Optional Practical Training (OPT), a temporary employment program for foreign undergraduate and grad students on F-1 visas, is the vehicle that corporate America, and more specifically the IT industry, uses to circumvent the 85,000 H-1B visa cap and to deny jobs to or displace U.S. workers. Its usage has reached an all-time high.
Recently, the Institute of International Education, an organization that, according to its website, believes education transcends borders, reported that during the 2017-2018 academic year, OPT permits hit a record 203,462. Read another way, 203,462 U.S. workers have either lost their jobs, as employers like Disney, McDonald’s, New York Life, Google, Amazon, etc. ad infinitum, either replace American workers or don’t even provide them the opportunity to apply for open positions.
As a final indignity, qualified but displaced Americans are routinely forced to train their overseas replacements or lose their severance packages. Consequently, for decades now, those on H-1B visas and OPT participants have helped transform Silicon Valley’s tech workforce so that today only 29 percent are U.S. citizens. Remember that “practical training” means holding a job.
Since 2008 and measured through percentage growth, OPT dominates foreign-born work authorization categories with a 400 percent increase for science, technology, engineering and math graduates since 2008. Through OPT, some foreign STEM students who initially had a 12-month limit on their work permits can now remain in the U.S. for up to 42 months. Fundamentally, what began as a seemingly innocent student visa that allowed employment under certain conditions has morphed into potentially a 3-1/2 year permission slip to remain in the U.S. after graduation.
Opinions about the controversial OPT program are, predictably, at polar extremes. As if by rote, Marie Royce, Assistant Secretary of State for educational and cultural affairs, told The Mercury News, “We need people who can find solutions that keep us secure and make us more prosperous,” suggesting that foreign students are more qualified than Americans to contribute to U.S. security and prosperity.
While OPT advocates like Royce, many of her governmental peers and industry captains claim that the imported workers make invaluable contributions, their true appeal is that they’re a cheap labor source. Regardless of what their starting salaries may be, overseas employees don’t contribute to Social Security or Medicare which represents about a 16 percent discount versus hiring a U.S. citizen.

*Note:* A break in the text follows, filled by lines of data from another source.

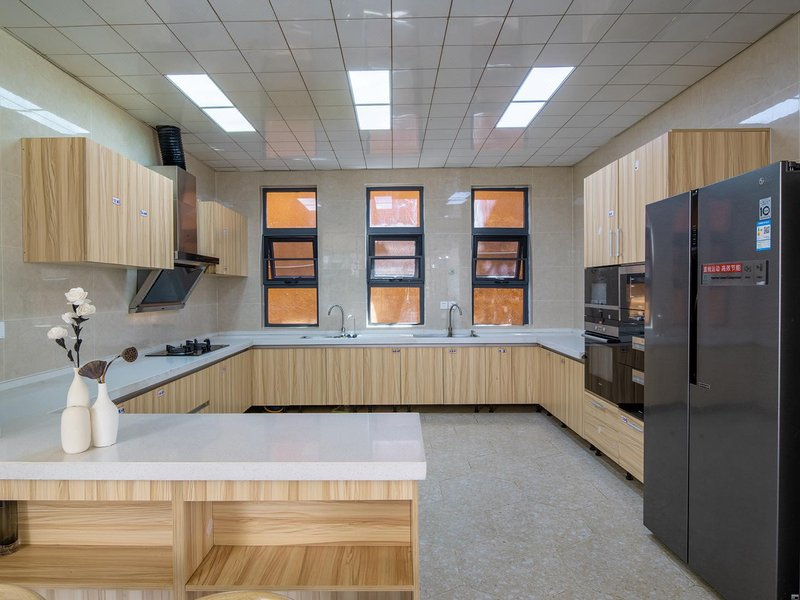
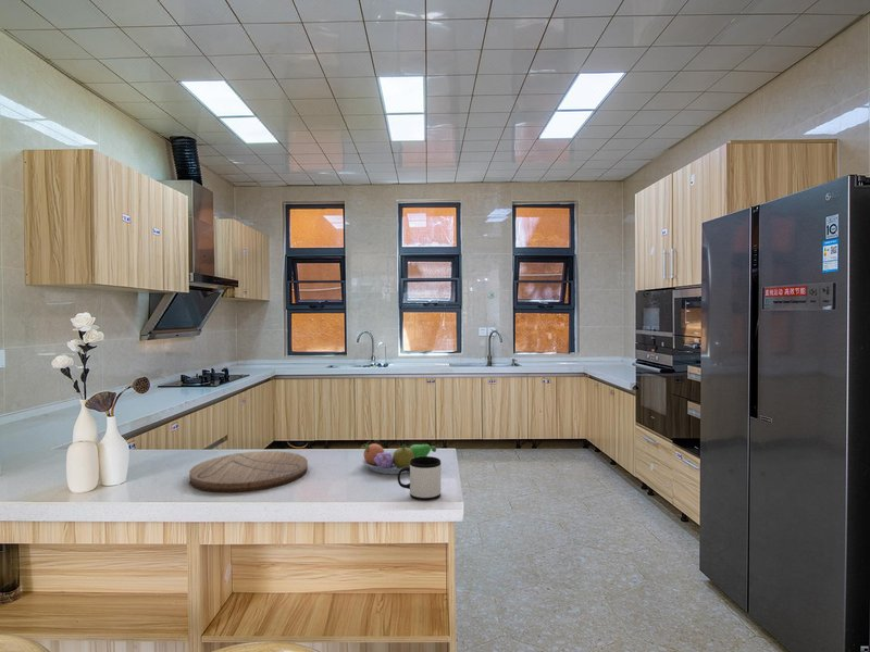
+ mug [397,455,442,502]
+ fruit bowl [361,442,437,475]
+ cutting board [188,450,309,493]
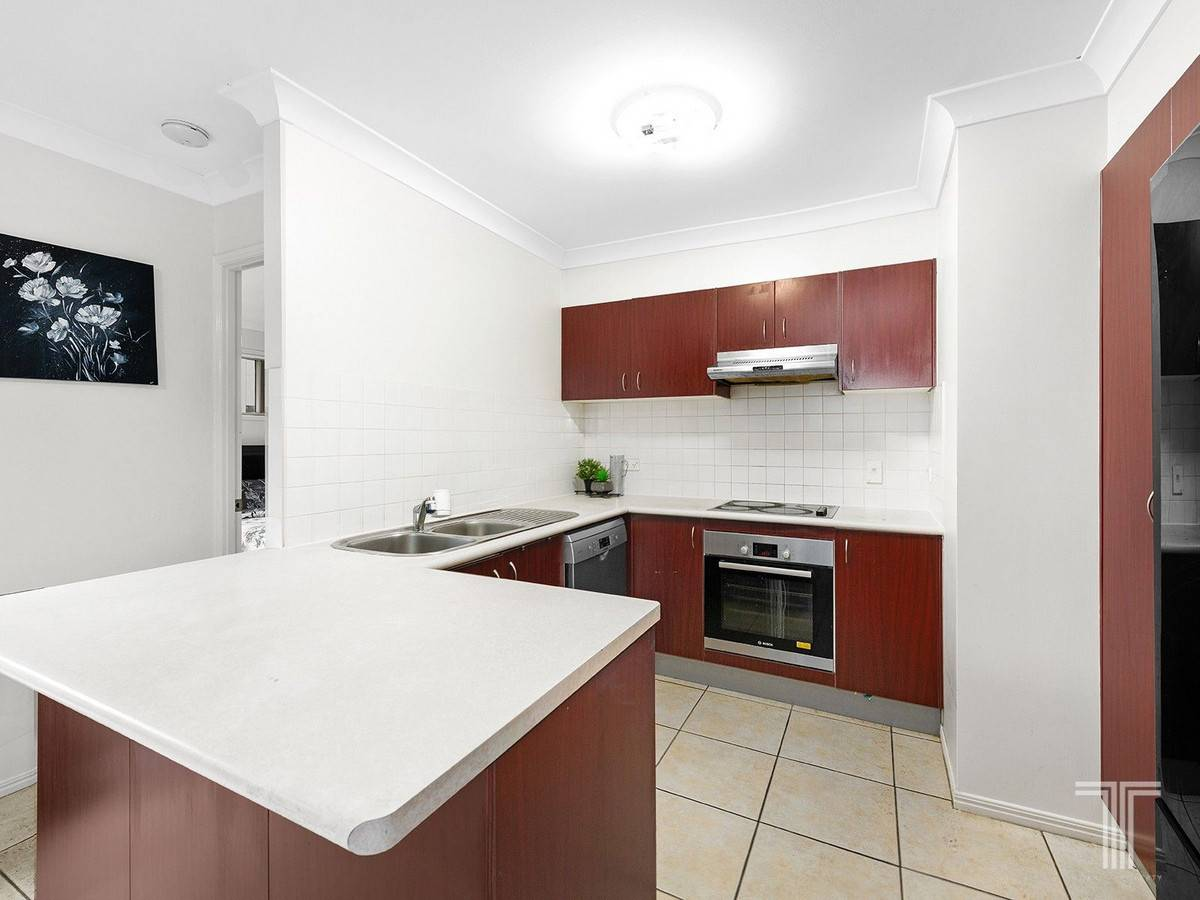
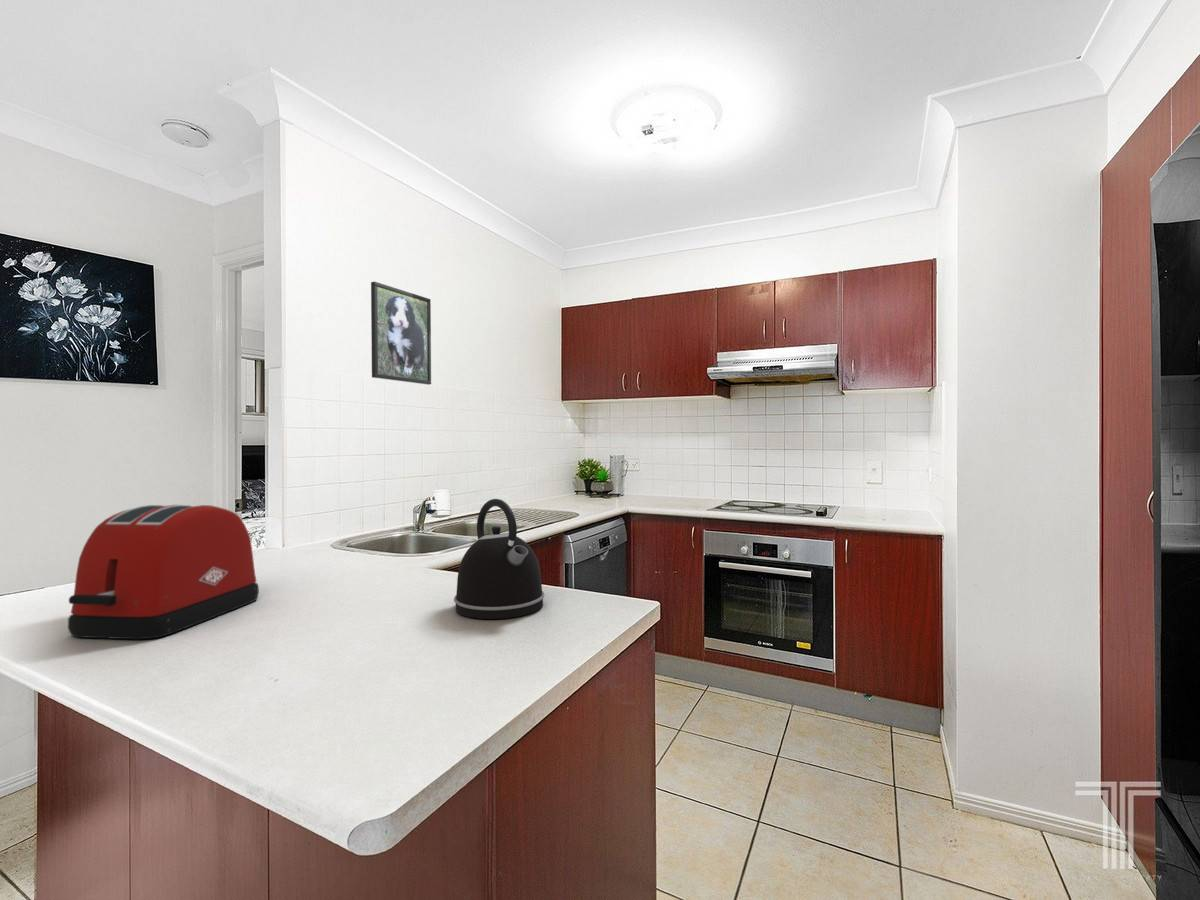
+ kettle [453,498,545,620]
+ toaster [67,504,260,640]
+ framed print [370,281,432,386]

Ten years ago, lawyer John Miano, a former tech programmer with 30 years of on-the-job experience, an acknowledged expert on foreign labor’s deleterious effects on domestic workers, co-author of H-1B exposé Sold Out and contributor to the pro-America U.S. Tech Workers website, filed a lawsuit against the Department of Homeland Security for exceeding its authority when it approved OPT. Miano hopes that the lawsuit, should it ever end, will reinstate the original one-year OPT limit.
OPT offers a window into how immigration processes have been mangled to fit foreign nationals’ agenda. In the Immigration and Nationality Act of 1952, there was no authorization for aliens on student visas to be employed at all. The next year, new regulations authorized aliens to work in student visa status as an internship-like situation and limited to what was required for specific training. In 1964, more new regulations from the Justice Department addressed “practical training,” but did not address if this could occur post-graduation, and there was no reference to providing aliens work status on the student visas.
Then in 1977 certain aliens were given the ability to work after graduation. More changes continued until OPT was created in 1992. And since then, more adjustments have been made so that today work authorization for up to the aforementioned 42 months has been extended to foreign students.
In a sign of the times, today lawsuits must be filed to protect U.S. tech workers against OPT, a program that Congress never approved and was never posted for public notice or comment. The legal battle to restore OPT to its original format has been locked in an endless ten-year slog. U.S. tech workers, therefore, shouldn’t expect relief anytime soon from OPT job dislocation.